Chicken wing (one arm over first) from late turnover or loose rings; drill low‑ring turnover with feet assist.

No finish—rushing the next swing before locking out the dip; practice pause in support.

Progressions & Drills

Layer the skill: first shapes and shoulder depression, then hip drive height, then a controlled turnover, and finally efficient cycling.

Use submax sets and EMOMs so timing improves without redlining grip or shoulders.

🧱 Progressions 🧱

  • Beat Swings + Scap Pulls – 3×10 swings, 3×8 scap pulls to prime depression
  • Hips‑to‑Rings Drill – on low rings with light toe assist, pop hips up to contact rings
  • Low‑Ring Turnover – transition to support with feet on floor/box, then negative back to hang

🦾 Drills 🦾

  • Hip Pop + Single Rep – from full hang, one explosive kip into a single MU, drop and reset
  • Singles EMOM – 10 minutes of crisp singles before linking reps

Mobility Focus

Shoulder extension for the dip, shoulder flexion and external rotation for the turnover, and strong forearm flexors for any deep grip demands are key.

Prep flow: thoracic extensions on foam roller (10–12), banded lat stretch 2×30 s/side, ring support holds 3×10–15 s, and wrist rocks for false/deep grip tolerance.

Benefits & Carryover

Kipping ring muscle-ups develop coordination across the entire kinetic chain—useful for faster transitions in gymnastics work and for upper‑body power endurance.

The support and dip lockout strengthen triceps and shoulder stabilizers that carry over to handstand push‑ups and overhead barbell work.

Programming Tips

Place skill work while fresh (after general warm‑up, before heavy pressing).

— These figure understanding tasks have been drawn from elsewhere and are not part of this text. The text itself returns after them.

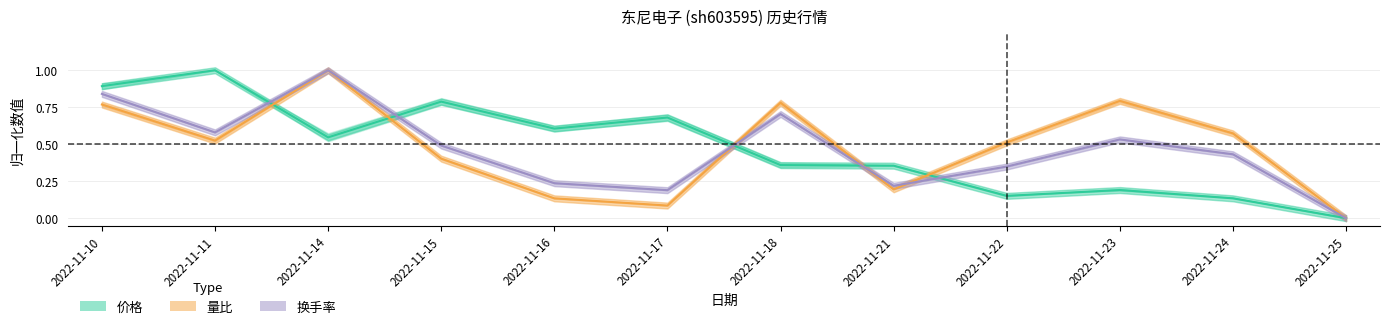

Reading right to left, extract all data points from this chart.

价格: 0.0	0.1	0.2	0.2	0.4	0.4	0.7	0.6	0.8	0.5	1.0	0.9
量比: 0.0	0.6	0.8	0.5	0.2	0.8	0.1	0.1	0.4	1.0	0.5	0.8
换手率: 0.0	0.4	0.5	0.3	0.2	0.7	0.2	0.2	0.5	1.0	0.6	0.8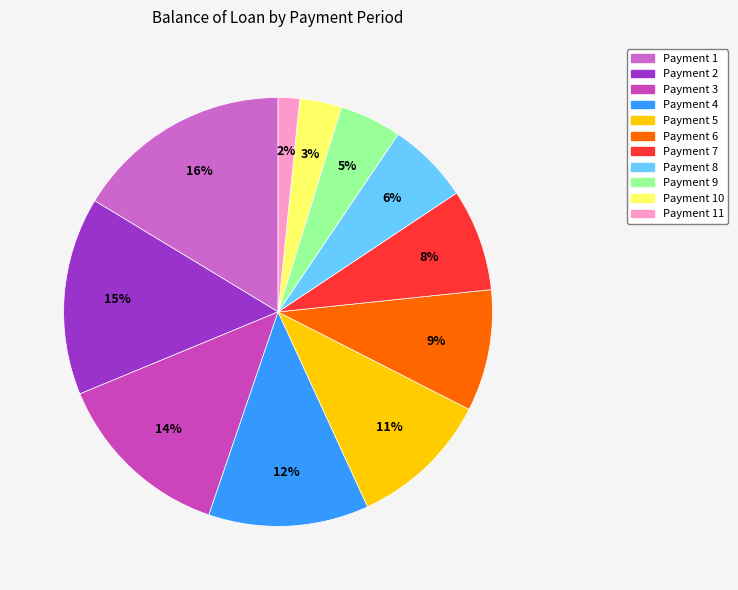

Count the number of slices in the pie.

11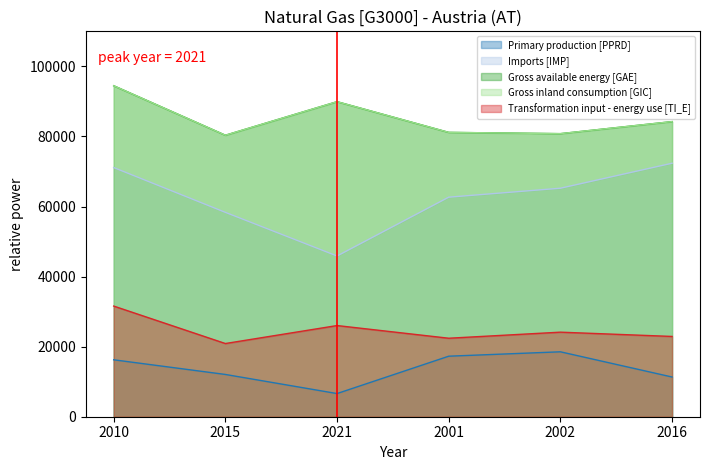

What is the difference between the maximum and second lowest values in the Gross inland consumption [GIC] series?

13674.8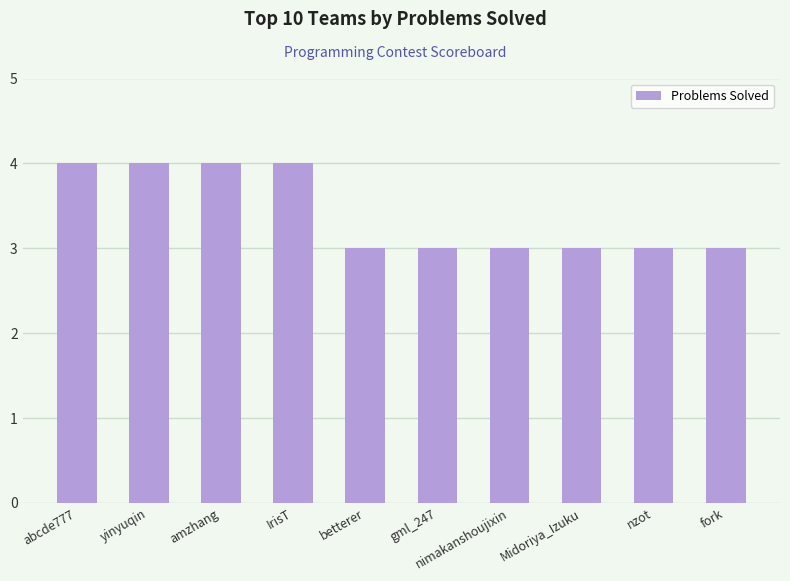

Reading right to left, extract all data points from this chart.

3	3	3	3	3	3	4	4	4	4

Use low‑rep practice, then short EMOMs or intervals to build repeatability.

In met‑cons, choose set sizes you can perform unbroken with perfect shapes; if rhythm slips, downshift to chest‑to‑bar or ring pull‑ups to protect shoulders.

  • Skill EMOM: 12 min – 1–3 kipping ring MU @ smooth pace
  • Capacity Builder: 5 rounds – 4 MU + 12 wall balls; rest 90 s
  • Met‑Con: For time – 10‑8‑6‑4‑2 MU with 200 m run between sets

Kipping Ring MU vs. Strict Ring MU vs. Bar MU

Choose the right variation based on strength, shoulder health, and the workout goal:

  • Strict Ring MU – highest strength demand; best for shoulder robustness
  • Kipping Ring MU – hip drive + turnover for faster reps; requires clean shapes and stable support
  • Bar MU – more predictable implement; slightly less shoulder stability demand than rings but harder to turnover since you can't manipulate/move bar like with rings

Wrap-Up

Kipping ring muscle-ups reward crisp shapes, low pulls to the rings, and fearless but controlled turnover. Build them on strict strength and stable ring support so speed never outruns positions. Keep practice doses small and technical, then expand volume once every rep hits full support and lockout without chicken wings.